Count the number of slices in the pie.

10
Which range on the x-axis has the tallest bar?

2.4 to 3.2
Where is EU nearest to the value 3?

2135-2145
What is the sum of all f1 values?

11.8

...

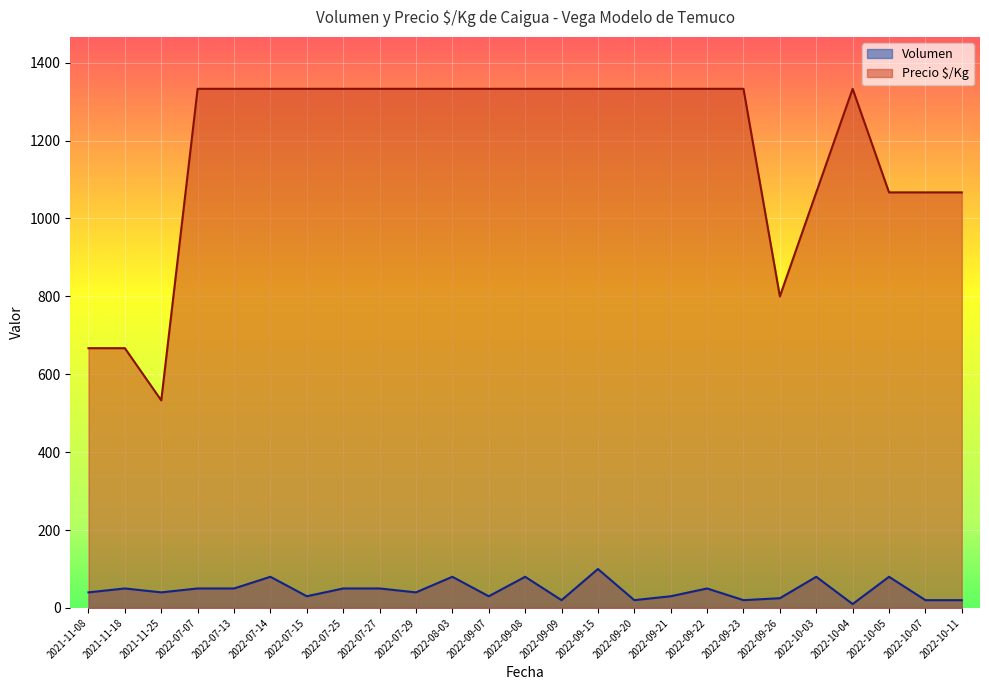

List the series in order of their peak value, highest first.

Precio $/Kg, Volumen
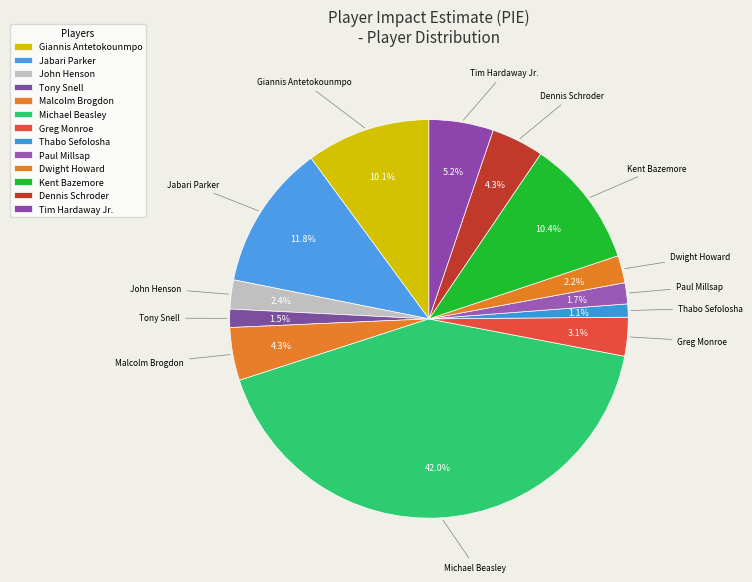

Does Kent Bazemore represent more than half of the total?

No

Görev: Kayıtlarda "Count the number of slices in the pie." ifadesini içeren satırdan "What is the sum of all f1 values?" ifadesini içeren satıra kadar (bu iki satır da dahil) yalnızca bu satırları, her satır için bir dize olacak şekilde bir JSON listesine dönüştürün. Boş satırları listeye almayın.

Çözülmüş Alıştırma:
[
  "Count the number of slices in the pie.",
  "10",
  "Which range on the x-axis has the tallest bar?",
  "2.4 to 3.2",
  "Where is EU nearest to the value 3?",
  "2135-2145",
  "What is the sum of all f1 values?"
]